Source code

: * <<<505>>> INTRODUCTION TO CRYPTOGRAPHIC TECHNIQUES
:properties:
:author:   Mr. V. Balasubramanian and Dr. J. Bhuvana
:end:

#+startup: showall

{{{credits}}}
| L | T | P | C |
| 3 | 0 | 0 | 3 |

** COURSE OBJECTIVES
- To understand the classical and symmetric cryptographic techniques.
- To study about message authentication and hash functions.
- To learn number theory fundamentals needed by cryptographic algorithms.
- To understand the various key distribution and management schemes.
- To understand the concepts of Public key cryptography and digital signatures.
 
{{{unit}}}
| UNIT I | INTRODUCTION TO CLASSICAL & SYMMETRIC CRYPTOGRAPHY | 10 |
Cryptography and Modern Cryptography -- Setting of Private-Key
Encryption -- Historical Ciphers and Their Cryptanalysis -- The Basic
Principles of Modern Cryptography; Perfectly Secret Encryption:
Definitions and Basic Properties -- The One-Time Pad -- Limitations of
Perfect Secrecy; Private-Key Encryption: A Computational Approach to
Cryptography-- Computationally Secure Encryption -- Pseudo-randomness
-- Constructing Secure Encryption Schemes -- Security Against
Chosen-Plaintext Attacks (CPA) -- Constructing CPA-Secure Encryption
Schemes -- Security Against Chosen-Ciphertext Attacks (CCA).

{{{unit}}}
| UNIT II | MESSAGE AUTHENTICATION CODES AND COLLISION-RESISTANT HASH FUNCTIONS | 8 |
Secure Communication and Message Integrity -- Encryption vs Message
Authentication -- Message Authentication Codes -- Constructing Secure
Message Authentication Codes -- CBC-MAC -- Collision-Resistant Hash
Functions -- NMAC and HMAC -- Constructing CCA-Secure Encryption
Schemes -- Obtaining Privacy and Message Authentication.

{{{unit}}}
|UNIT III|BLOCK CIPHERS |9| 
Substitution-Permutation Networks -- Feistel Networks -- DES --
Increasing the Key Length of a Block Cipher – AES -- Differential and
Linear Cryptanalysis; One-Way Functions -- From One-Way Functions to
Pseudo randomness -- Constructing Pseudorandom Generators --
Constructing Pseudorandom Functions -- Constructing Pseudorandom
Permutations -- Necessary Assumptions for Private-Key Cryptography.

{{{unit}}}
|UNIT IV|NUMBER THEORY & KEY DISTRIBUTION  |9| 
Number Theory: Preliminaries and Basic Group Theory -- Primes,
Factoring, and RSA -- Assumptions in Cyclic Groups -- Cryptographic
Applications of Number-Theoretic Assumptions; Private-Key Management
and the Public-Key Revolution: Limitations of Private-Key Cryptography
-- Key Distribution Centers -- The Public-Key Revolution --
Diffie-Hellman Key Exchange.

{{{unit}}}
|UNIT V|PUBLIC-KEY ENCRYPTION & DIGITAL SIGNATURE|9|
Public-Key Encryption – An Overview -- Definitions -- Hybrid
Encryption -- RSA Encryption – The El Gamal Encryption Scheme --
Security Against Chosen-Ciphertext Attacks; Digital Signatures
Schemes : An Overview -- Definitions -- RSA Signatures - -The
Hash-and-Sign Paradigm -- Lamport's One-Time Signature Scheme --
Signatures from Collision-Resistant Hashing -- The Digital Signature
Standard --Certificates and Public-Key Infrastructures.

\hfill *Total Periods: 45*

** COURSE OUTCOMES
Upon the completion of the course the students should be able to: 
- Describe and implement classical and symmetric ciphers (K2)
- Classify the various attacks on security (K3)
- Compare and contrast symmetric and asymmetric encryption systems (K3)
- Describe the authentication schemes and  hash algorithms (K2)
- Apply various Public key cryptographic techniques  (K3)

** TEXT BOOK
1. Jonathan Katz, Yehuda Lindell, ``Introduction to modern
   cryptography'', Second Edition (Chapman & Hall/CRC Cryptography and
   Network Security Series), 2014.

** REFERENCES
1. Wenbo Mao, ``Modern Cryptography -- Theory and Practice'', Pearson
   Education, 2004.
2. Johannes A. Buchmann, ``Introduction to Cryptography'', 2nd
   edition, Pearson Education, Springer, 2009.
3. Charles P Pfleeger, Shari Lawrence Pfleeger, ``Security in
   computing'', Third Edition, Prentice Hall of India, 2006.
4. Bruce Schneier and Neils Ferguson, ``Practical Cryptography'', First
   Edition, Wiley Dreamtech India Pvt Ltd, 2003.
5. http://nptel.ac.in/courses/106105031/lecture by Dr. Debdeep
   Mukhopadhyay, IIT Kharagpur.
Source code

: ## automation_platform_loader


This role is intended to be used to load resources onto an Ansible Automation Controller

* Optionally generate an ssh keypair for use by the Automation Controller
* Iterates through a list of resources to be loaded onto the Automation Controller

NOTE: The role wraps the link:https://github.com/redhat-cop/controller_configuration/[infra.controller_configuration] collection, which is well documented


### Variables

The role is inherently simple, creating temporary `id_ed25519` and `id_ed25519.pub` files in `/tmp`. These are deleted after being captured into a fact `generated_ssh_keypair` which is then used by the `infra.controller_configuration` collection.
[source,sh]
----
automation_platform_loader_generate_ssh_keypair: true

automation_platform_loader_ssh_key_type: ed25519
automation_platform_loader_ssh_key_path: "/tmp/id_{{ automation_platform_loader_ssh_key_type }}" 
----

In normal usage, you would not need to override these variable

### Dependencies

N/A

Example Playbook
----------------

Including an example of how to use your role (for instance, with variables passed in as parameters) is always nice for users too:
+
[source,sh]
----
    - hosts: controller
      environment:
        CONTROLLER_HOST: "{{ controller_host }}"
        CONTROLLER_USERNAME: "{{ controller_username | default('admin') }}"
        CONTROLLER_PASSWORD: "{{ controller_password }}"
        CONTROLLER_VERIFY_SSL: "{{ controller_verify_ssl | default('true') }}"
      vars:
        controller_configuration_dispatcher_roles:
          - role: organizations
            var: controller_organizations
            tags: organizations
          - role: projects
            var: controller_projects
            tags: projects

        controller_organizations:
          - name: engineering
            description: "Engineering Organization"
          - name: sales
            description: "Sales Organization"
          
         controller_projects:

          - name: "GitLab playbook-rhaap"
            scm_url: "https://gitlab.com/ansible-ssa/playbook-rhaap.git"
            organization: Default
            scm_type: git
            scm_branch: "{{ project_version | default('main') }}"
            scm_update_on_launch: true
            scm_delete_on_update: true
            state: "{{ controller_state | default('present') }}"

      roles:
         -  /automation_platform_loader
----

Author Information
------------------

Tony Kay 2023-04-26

DIRECTIONS FOR THIS TASK: Examine each line of the records above and tally those with the string "Pearson". State the total alone.

RESULT OF THE TASK: 2